Smart Green Schools
Australian Research Council Linkage Grant 2007-2009
This project involves the investigation of educational and environmental sustainability opportunities resulting from innovative school building design. It will explore the use and perception of the built environment for learning and as a 3D textbook.
This ARC Linkage project will investigate the influence of innovative and sustainable school building designs on the education of middle years students (Years 5-8) in four different school settings in Victoria, Australia. It will focus on understanding how learning spaces may support new and future teaching and learning pedagogical approaches, including the integration of ICT and multimedia technologies. The concept of utilising the buildings themselves as learning objects, or 3D textbooks, will also be investigated within the context of environmental sustainability education.
The school environment is just one aspect of an interrelated system of cultural, economic, pedagogical, organisational and motivational factors. Research suggests that teachers do not perceive the physical environment as a major component of education and are therefore unlikely to fully explore the potential of the environment as a 3D textbook to facilitate learning (Nair and Fielding 2005). This research will make recommendations on how environmental considerations might be better embedded into teacher education and school management training. It will investigate the extent to which teachers recognise the importance of the environment as a key part of their thinking and practice.
The engagement of middle years' students will be a key focus of this research. They will help collect environmental data and learn more about climate and energy. In this proactive research methodology, students, teachers and architects will collaborate to manipulate the curriculum and learning spaces to suit different learning modalities. Students will participate within teams to further their problem solving, communication and organisational skills. Teachers will learn to effectively manage space both environmentally and pedagogically. Partner architects will have the unusual opportunity of experiencing and critiquing their designs through the eyes of users.
Background
A substantial part of the school building stock within Australia needs replacement or refurbishment. Embodied energy, environmental impacts, operating costs and life-cycle costs demand cost-effective decisions. Education is changing from classrooms into learning and information environments. If we do not bring environmental and educational imperatives together in innovative ways, then embodied energy costs and government funds will be wasted on buildings that do not last. Environmental imperatives and the rapid pace at which the virtual world is pervading and enriching student learning both require appropriate design responses. Today's students are natives in a world of information technology. They are adept at using digital media. Schools are therefore shifting from teaching institutions to learning organisations through increased connectivity between students and their local and global environments. In particular, knowledge is increasingly being constructed across disciplines rather than within the traditional subject 'silos'. This necessitates a rethinking of how space can support this interaction (Gibbons et al, 1994). A recent review of the benefits of environmentally responsible or 'green' schools failed to find well-designed, evidence-based studies concerning the overall effects of green schools on the health or development of students and teachers (Higgins et al, 2005). It concluded that:
School designs cannot be imposed nor bought off-the-shelf. Success lies in users being able to articulate a distinctive vision for their school and then working with designers and architects to create integrated solutions. The open-plan classroom movement showed that purely physical design solutions that are not owned by their users or supported with effective systems and behaviour change will not work. (Higgins et al 2005: 3).

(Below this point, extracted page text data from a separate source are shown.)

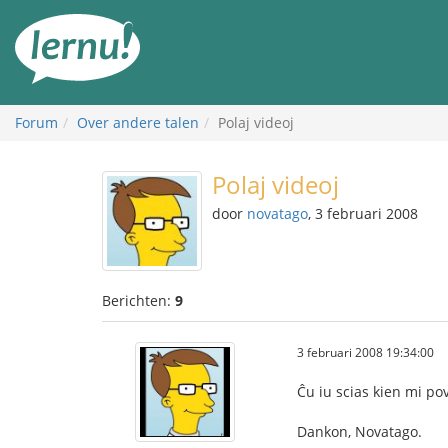
Naar
de
inhoud
Forum
Over andere talen
Polaj videoj
Polaj videoj
door
novatago
, 3 februari 2008
Berichten:
9
3 februari 2008 19:34:00
Ĉu iu scias kien mi pov
Dankon, Novatago.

Some well-designed studies (Clements-Croomea et al, 2008; Mendell & Heath, 2005) correlated specific factors such as moisture problems with respiratory problems; air quality and day lighting with student learning and teacher productivity; and reduced noise levels with improved student achievement. However, results from empirical research in which variables are isolated, need to be viewed with some caution. A failure to synthesise findings can result in misleading interpretations. For example, the implications for noise control and temperature research tend to conflict. A further problem is that elemental research is commonly predicated on traditional 'chalk and talk' learning and student test outcomes. This evidence may be used to inform a similar future when schools need to be reflecting quite different 21st century learning needs.
Green Schools and Health and Learning Outcomes
This cross-disciplinary research will touch upon many of the key Australia's National Research Council's (2006) priorities. Students spend a large proportion (up to 15,000) of their waking hours within a school environment. A healthy and stimulating school environment in which environmental and educational imperatives are aligned will:
- help 'strengthen Australia's social economic fabric' in the longer term,
- help provide 'a healthy start to life',
- help students become 'native' users of information rich 'frontier technologies',
- act as a 3D textbook educating students about an 'environmentally sustainable Australia',
- provide feedback on design innovations intended to save 'water' and 'minimise environment impacts' on land and climate, and
- reduce wastage of resources on buildings which do not accommodate current pedagogies.